#### Task prompt:
Give back an exact copy of the lines in the records below, from the line that has "7=Athena) &ensp; [-1]" through the line that has "Coefficient of the generalized", and nothing besides.

(Extracted material)

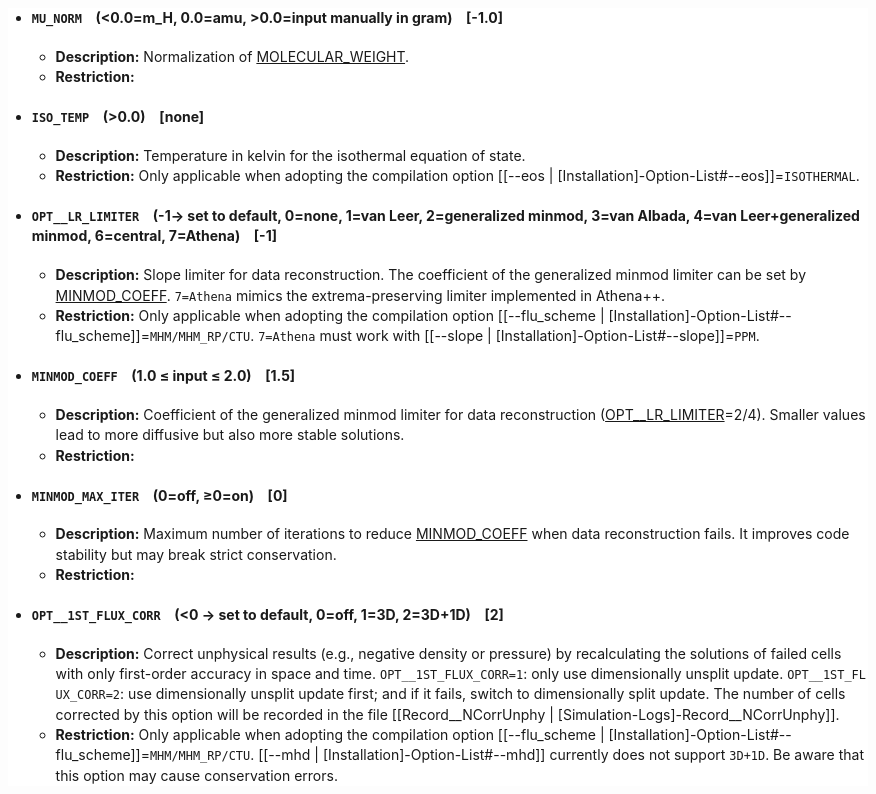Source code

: <a name="MU_NORM"></a>
* #### `MU_NORM` &ensp; (<0.0=m_H, 0.0=amu, >0.0=input manually in gram) &ensp; [-1.0]
    * **Description:**
Normalization of [MOLECULAR_WEIGHT](#MOLECULAR_WEIGHT).
    * **Restriction:**

<a name="ISO_TEMP"></a>
* #### `ISO_TEMP` &ensp; (>0.0) &ensp; [none]
    * **Description:**
Temperature in kelvin for the isothermal equation of state.
    * **Restriction:**
Only applicable when adopting the compilation option
[[--eos | [Installation]-Option-List#--eos]]=`ISOTHERMAL`.

<a name="OPT__LR_LIMITER"></a>
* #### `OPT__LR_LIMITER` &ensp; (-1&#8594; set to default, 0=none, 1=van Leer, 2=generalized minmod, 3=van Albada, 4=van Leer+generalized minmod, 6=central, 7=Athena) &ensp; [-1]
    * **Description:**
Slope limiter for data reconstruction. The coefficient of the
generalized minmod limiter can be set by [MINMOD_COEFF](#MINMOD_COEFF).
`7=Athena` mimics the extrema-preserving limiter implemented in Athena++.
    * **Restriction:**
Only applicable when adopting the compilation option
[[--flu_scheme | [Installation]-Option-List#--flu_scheme]]=`MHM/MHM_RP/CTU`.
`7=Athena` must work with
[[--slope | [Installation]-Option-List#--slope]]=`PPM`.

<a name="MINMOD_COEFF"></a>
* #### `MINMOD_COEFF` &ensp; (1.0 &#8804; input &#8804; 2.0) &ensp; [1.5]
    * **Description:**
Coefficient of the generalized minmod limiter for data reconstruction
([OPT__LR_LIMITER](#OPT__LR_LIMITER)=2/4).
Smaller values lead to more diffusive but also more stable
solutions.
    * **Restriction:**

<a name="MINMOD_MAX_ITER"></a>
* #### `MINMOD_MAX_ITER` &ensp; (0=off, &#8805;0=on) &ensp; [0]
    * **Description:**
Maximum number of iterations to reduce [MINMOD_COEFF](#MINMOD_COEFF)
when data reconstruction fails. It improves code stability but
may break strict conservation.
    * **Restriction:**

<a name="OPT__1ST_FLUX_CORR"></a>
* #### `OPT__1ST_FLUX_CORR` &ensp; (<0 &#8594; set to default, 0=off, 1=3D, 2=3D+1D) &ensp; [2]
    * **Description:**
Correct unphysical results (e.g., negative density or pressure) by
recalculating the solutions of failed cells with only first-order
accuracy in space and time.
`OPT__1ST_FLUX_CORR=1`: only use dimensionally unsplit update.
`OPT__1ST_FLUX_CORR=2`: use dimensionally unsplit update first;
and if it fails, switch to dimensionally split update.
The number of cells corrected by this option will be recorded in the file
[[Record__NCorrUnphy | [Simulation-Logs]-Record__NCorrUnphy]].
    * **Restriction:**
Only applicable when adopting the compilation option
[[--flu_scheme | [Installation]-Option-List#--flu_scheme]]=`MHM/MHM_RP/CTU`.
[[--mhd | [Installation]-Option-List#--mhd]] currently does not support `3D+1D`.
Be aware that this option may cause conservation errors.
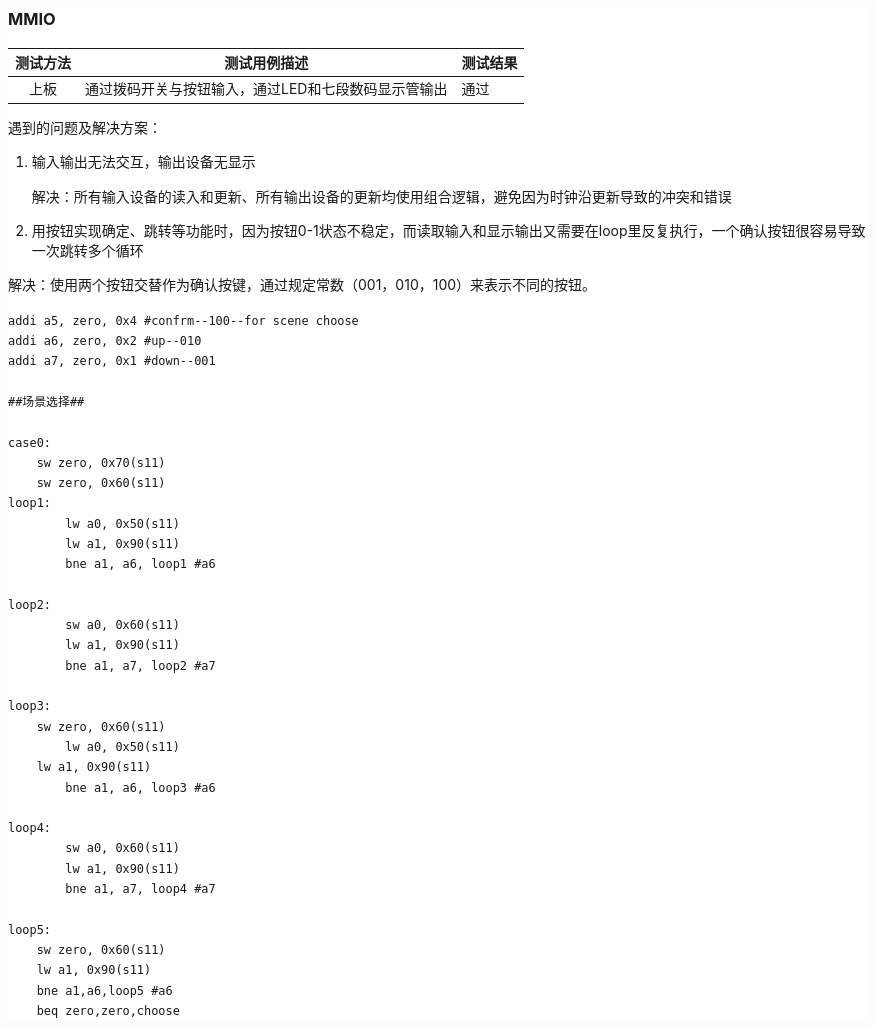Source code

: 





### MMIO

| 测试方法 |                    测试用例描述                     | 测试结果 |
| :------: | :-------------------------------------------------: | -------- |
|   上板   | 通过拨码开关与按钮输入，通过LED和七段数码显示管输出 | 通过     |

遇到的问题及解决方案：

1. 输入输出无法交互，输出设备无显示

   解决：所有输入设备的读入和更新、所有输出设备的更新均使用组合逻辑，避免因为时钟沿更新导致的冲突和错误

2. 用按钮实现确定、跳转等功能时，因为按钮0-1状态不稳定，而读取输入和显示输出又需要在loop里反复执行，一个确认按钮很容易导致一次跳转多个循环

​	解决：使用两个按钮交替作为确认按键，通过规定常数（001，010，100）来表示不同的按钮。

```assembly
addi a5, zero, 0x4 #confrm--100--for scene choose
addi a6, zero, 0x2 #up--010
addi a7, zero, 0x1 #down--001

##场景选择##

case0:
	sw zero, 0x70(s11)
	sw zero, 0x60(s11)
loop1:
    	lw a0, 0x50(s11)
    	lw a1, 0x90(s11)
    	bne a1, a6, loop1 #a6
  
loop2:
     	sw a0, 0x60(s11)
     	lw a1, 0x90(s11)
     	bne a1, a7, loop2 #a7
     
loop3:
	sw zero, 0x60(s11)
    	lw a0, 0x50(s11)
   	lw a1, 0x90(s11)
    	bne a1, a6, loop3 #a6
  
loop4:
     	sw a0, 0x60(s11)
     	lw a1, 0x90(s11)
     	bne a1, a7, loop4 #a7

loop5:
	sw zero, 0x60(s11)
	lw a1, 0x90(s11)  
	bne a1,a6,loop5 #a6
	beq zero,zero,choose

```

(End Extracted material)

#### Exercise response:
* #### `OPT__LR_LIMITER` &ensp; (-1&#8594; set to default, 0=none, 1=van Leer, 2=generalized minmod, 3=van Albada, 4=van Leer+generalized minmod, 6=central, 7=Athena) &ensp; [-1]
    * **Description:**
Slope limiter for data reconstruction. The coefficient of the
generalized minmod limiter can be set by [MINMOD_COEFF](#MINMOD_COEFF).
`7=Athena` mimics the extrema-preserving limiter implemented in Athena++.
    * **Restriction:**
Only applicable when adopting the compilation option
[[--flu_scheme | [Installation]-Option-List#--flu_scheme]]=`MHM/MHM_RP/CTU`.
`7=Athena` must work with
[[--slope | [Installation]-Option-List#--slope]]=`PPM`.

<a name="MINMOD_COEFF"></a>
* #### `MINMOD_COEFF` &ensp; (1.0 &#8804; input &#8804; 2.0) &ensp; [1.5]
    * **Description:**
Coefficient of the generalized minmod limiter for data reconstruction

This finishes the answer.